When I ran good old Arisia's anime room, a stretch of years between 2004 and 2008, the standout screenings were Read or Die, which drew a spirited Saturday night mob that spilled right out of the room's back entrance, and Interstella 5555. The latter was an interesting phenomenon to watch, as it began with a half-empty room that rapidly filled up as word of “that Daft Punk anime” spread across the convention floor. Katsucon's biggest hit during my tenure was an even greater surprise-- a screening of the Detective Conan movie The Time-Bombed Skyscraper that filled up the biggest video room in the place. Naturally, I had to know what AWA's all-time champ was. Darius comments, “the most popular showing we did was when we got our hands on Final Fantasy: Advent Children... we'd planned for a single screening in our main video room but way more people came than could fit in there. We canceled other screenings in other rooms, and scrambled to show it as often as possible. I think we showed it 4-5 times that night. It changed the way we did big screenings at later AWAs, in terms of scheduling and crowd control.” Man, all that for some pretty CG?!

And then, you have the other end of the spectrum. I was practically giddy when I scheduled Mad Bull 34 for a 1am screening at Katsucon one year, with visions of throngs of restless, vociferous fans streaming in to laugh at the old favorite's camp and crazed violence.

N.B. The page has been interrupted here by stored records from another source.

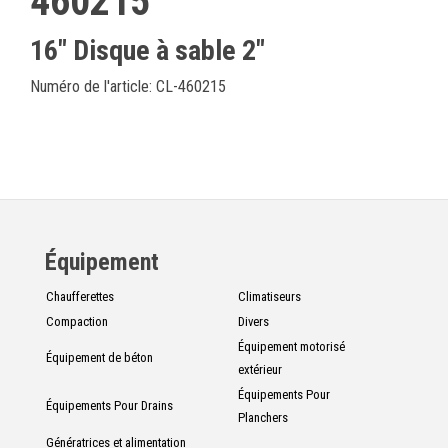
460215
16" Disque à sable 2"
Numéro de l'article: CL-460215
Équipement
Chaufferettes
Climatiseurs
Compaction
Divers
Équipement motorisé
Équipement de béton
extérieur
Équipements Pour
Équipements Pour Drains
Planchers
Génératrices et alimentation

But when the time came, the room was empty-- the damn charlatans stayed away! Darius has an even better story: “At AWA 5, we had planned a screening of the Revolutionary Girl Utena movie just after the costume contest. But someone took over the DJ console, and for whatever reason a dance broke out... We arranged the room back and tried to get folks back in to see the movie but no one was interested at that point. The kids wanted to dance!” Maybe the best solution would've been to allow kids to dance while screening the movie. That sounds like a great plan!

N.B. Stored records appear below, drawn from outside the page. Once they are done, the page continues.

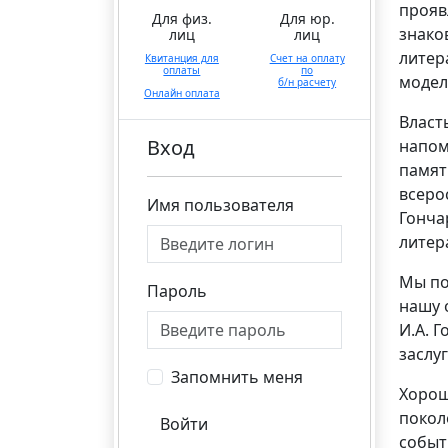
прояв
Для физ.
Для юр.
знако
лиц
лиц
литер
Квитанция для
Счет на оплату
оплаты
по
модел
б/н расчету
Онлайн оплата
Власт
Вход
напом
памят
всеро
Имя пользователя
Гонча
литер
Мы по
Пароль
нашу 
И.А. 
заслу
Запомнить меня
Хорош
покол
Войти
событ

To me, video rooms are still great features of conventions, a chance for fans to enjoy anime in a social setting and stumble upon awesome stuff that they might not have heard of before. I sneaked into Arisia's theatre during a screening of the new re-release of Serial Experiments Lain and hung around long enough to discern that a.) most of the people in the room had never seen it before, and b.) they were using a projector that could only output 1024x768, so it wasn't TRUE high density. But putting my pathological tech nitpicks aside, it was neat to see this in action. Some of my best convention memories involve just watching anime with peers-- a newly-fansubbed Berserk episode at Otakon 2000, a semi-private screening of Dragon Half with the voice cast, an open viewing of a Beck episode with lead Greg Ayres providing live commentary. I get a great buzz from these experiences, and I like to think that the original mob of fans in the LunaCon got that same buzz.

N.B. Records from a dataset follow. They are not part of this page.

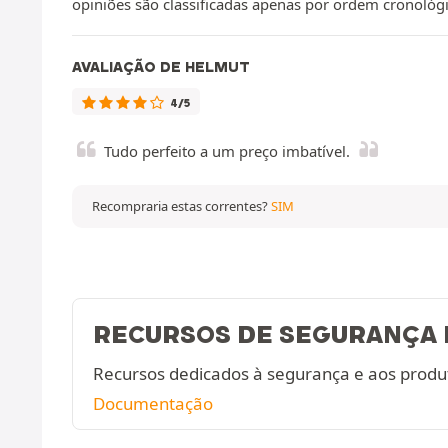
opiniões são classificadas apenas por ordem cronológi
AVALIAÇÃO DE HELMUT
4/5
Tudo perfeito a um preço imbatível.
Recompraria estas correntes?
SIM
RECURSOS DE SEGURANÇA 
Recursos dedicados à segurança e aos produ
Documentação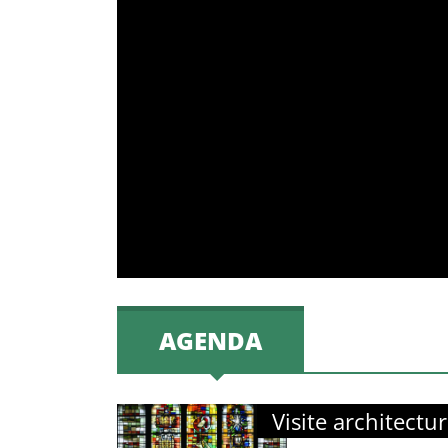
AGENDA
Visite architectur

Once again, it's time to turn it over to you guys. What's the best time you ever had at an anime con screening? How about the worst time? Did you ever find something really amazing at a con video room-- or something really awful? Do any of you weirdos go to those late-nite con hentai screenings on a regular basis? Because man, even as dirty-minded as I am, that one La Blue Girl experience was enough! Let me know in the comments-- I'll be in the fourth row, right behind the projector.